A Belgian man who has become famous for saving five young men from waging jihad in the Middle East, including his own son, is warning that contacts he made during those journeys have spoken of “sleeper cell” terrorist organizations built in plain sight in European nations.
Dimitri Bontinck, a man who has come to be known in the UK as the “jihadi hunter” for his repeated trips to the Middle East to bring back brainwashed European youth, told the Daily Mail that secretive elders from various jihadist groups are preparing to commit acts of terror within Europe, not just the Middle East. “Their aim is to take revenge against the west for what they view as an all-out assault on them, and they will strike when they are ready,” Bontinck warned, “I’ve been told by very influential sources that they have sleeper cells over here, and are preparing to unleash their war in Europe.”

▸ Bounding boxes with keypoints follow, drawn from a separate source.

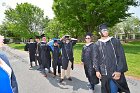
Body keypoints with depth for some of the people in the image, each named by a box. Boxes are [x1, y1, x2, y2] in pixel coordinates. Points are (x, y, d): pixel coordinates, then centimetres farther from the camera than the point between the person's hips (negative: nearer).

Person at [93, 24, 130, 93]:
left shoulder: (115, 41, 1)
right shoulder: (97, 44, 4)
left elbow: (121, 56, -3)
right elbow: (95, 58, 4)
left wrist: (119, 71, -10)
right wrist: (97, 70, -5)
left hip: (115, 71, -1)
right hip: (104, 73, 1)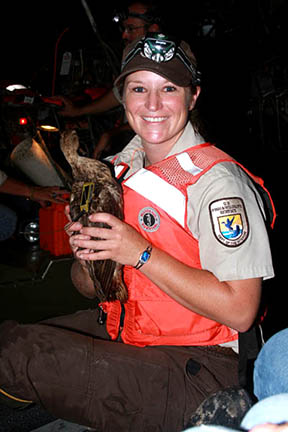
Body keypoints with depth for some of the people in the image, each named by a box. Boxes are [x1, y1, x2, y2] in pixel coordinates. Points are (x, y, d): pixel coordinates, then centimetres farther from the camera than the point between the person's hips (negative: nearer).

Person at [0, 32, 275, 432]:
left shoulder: (219, 181, -17)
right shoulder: (118, 168, 5)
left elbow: (240, 311, -22)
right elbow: (90, 289, 11)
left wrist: (140, 253, -24)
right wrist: (87, 258, -14)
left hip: (196, 372, -6)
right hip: (118, 332, 7)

Bontinck, who is currently helping his son, Jejoen, fight a criminal case against him for joining the terrorist group Jahbat al-Nursa (the al-Nusra Front) in Syria, argues that it is the elder men of the terrorist groups that are the real danger, as they manipulate gullible teenagers into committing unspeakable acts in the name of Islam. “It’s not the kids who are the principal danger – it’s the chiefs whom you never see in the videos,” he tells the Daily Mail, “The mature men running this organisation are deeply sinister, and extremely well-funded, and they have European countries such as Britain, France and Belgium in their sights.”
Bontinck lost his son to jihad after Jejeon asked for permission to study abroad in Egypt. It did not take long for Bontinck to find photos of his son with fellow jihadists in Syria and begin a quest to reunite with his son. Traveling to Syria with an aide he found through a newspaper ad, Bontinck told CNN the jihadists of the al-Nusra Front were hospitable to him, as he defined his purpose in their homeland as finding his son, a fellow jihadist. Perhaps thinking Bontinck had willingly sacrificed his son to the cause, or simply out of some affinity for him, Bontinck says they helped him find Jejeon. “They took me in and they all respect me,” he told CNN, “I meet with so many groups like Jabhat al-Nusra… and I am not Muslim. And when you see what these people have done for me! They arranged for my sleeping and food.”
In the Daily Mail interview, Bontinck says he made “excellent contacts” on the ground there, which allowed him to bring back four more young men from the battlefield. But while the al-Nusra Front was helpful, the Islamic State has sent him multiple death threats, as well as threatened his family.
Bontinck appears as concerned about European sleeper cells as he does about jihadists in the Middle East. The estimated number of European citizens in Syria and Iraq fighting for the Islamic State seem to back his concerns: as of September, it is believed that up to 3,000 Islamist Europeans have moved to Syria or Iraq to wage jihad with the Islamic State.